*Problem to work on*: Below are records; how many of their lines hold the string "COCOF"? Reply with nothing but the number.

*Records for processing*:
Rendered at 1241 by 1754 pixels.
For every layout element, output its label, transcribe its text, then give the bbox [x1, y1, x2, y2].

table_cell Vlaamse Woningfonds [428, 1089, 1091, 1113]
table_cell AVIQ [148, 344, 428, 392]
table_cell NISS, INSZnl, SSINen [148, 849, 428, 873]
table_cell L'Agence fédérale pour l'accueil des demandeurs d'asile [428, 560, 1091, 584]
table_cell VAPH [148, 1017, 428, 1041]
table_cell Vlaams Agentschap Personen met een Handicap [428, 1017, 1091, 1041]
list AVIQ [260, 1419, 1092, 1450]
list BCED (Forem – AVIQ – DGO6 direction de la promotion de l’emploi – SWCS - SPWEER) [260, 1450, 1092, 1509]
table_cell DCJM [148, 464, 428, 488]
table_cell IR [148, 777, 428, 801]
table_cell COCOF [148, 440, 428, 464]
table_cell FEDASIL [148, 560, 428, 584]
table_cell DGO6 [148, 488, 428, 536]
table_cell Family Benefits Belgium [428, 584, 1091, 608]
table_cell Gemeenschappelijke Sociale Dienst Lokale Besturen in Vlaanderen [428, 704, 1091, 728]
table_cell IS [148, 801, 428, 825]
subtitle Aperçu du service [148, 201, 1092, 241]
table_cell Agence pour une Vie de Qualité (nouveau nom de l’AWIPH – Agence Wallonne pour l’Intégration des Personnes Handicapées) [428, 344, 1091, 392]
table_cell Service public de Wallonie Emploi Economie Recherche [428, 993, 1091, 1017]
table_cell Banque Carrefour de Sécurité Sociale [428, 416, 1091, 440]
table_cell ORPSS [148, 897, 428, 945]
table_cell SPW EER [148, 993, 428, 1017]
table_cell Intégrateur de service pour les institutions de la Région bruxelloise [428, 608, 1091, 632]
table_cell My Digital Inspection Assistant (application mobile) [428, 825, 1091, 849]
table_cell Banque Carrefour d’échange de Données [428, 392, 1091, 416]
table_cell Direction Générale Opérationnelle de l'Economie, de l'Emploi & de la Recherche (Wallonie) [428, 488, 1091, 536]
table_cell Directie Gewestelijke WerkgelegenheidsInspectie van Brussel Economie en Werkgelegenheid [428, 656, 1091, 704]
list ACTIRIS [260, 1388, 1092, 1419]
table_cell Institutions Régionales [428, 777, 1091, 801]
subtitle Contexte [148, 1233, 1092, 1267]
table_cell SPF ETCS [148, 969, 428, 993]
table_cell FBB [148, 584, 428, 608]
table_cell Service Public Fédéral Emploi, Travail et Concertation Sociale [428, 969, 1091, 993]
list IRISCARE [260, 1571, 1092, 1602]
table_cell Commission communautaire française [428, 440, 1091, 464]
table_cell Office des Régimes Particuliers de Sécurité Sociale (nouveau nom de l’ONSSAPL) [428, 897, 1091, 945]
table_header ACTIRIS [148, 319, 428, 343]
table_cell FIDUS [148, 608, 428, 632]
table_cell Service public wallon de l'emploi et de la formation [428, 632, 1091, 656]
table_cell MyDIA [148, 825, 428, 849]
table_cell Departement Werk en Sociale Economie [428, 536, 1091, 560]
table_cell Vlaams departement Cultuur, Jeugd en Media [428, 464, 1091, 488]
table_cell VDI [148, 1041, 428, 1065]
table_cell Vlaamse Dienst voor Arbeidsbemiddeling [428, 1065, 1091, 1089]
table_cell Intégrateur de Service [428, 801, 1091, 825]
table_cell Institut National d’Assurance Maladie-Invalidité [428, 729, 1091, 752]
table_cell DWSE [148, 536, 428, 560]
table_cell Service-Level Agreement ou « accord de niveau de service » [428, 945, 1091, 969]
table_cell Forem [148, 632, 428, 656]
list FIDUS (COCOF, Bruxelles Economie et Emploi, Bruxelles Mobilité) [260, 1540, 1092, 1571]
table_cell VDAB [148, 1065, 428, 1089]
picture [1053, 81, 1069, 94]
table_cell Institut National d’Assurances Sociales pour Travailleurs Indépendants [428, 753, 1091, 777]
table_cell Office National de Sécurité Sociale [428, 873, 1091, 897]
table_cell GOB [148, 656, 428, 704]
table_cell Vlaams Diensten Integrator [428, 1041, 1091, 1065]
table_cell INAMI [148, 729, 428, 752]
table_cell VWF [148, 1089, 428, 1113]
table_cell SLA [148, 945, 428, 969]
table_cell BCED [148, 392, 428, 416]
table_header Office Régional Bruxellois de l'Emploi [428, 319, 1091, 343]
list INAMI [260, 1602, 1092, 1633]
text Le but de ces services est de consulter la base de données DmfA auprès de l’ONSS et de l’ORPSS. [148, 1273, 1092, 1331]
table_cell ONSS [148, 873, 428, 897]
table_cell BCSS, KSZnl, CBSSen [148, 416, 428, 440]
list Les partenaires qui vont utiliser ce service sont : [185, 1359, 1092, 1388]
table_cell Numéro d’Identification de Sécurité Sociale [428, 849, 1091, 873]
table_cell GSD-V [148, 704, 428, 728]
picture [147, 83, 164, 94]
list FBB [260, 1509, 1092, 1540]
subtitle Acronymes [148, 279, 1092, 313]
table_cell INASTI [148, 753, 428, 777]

*Your response*: 2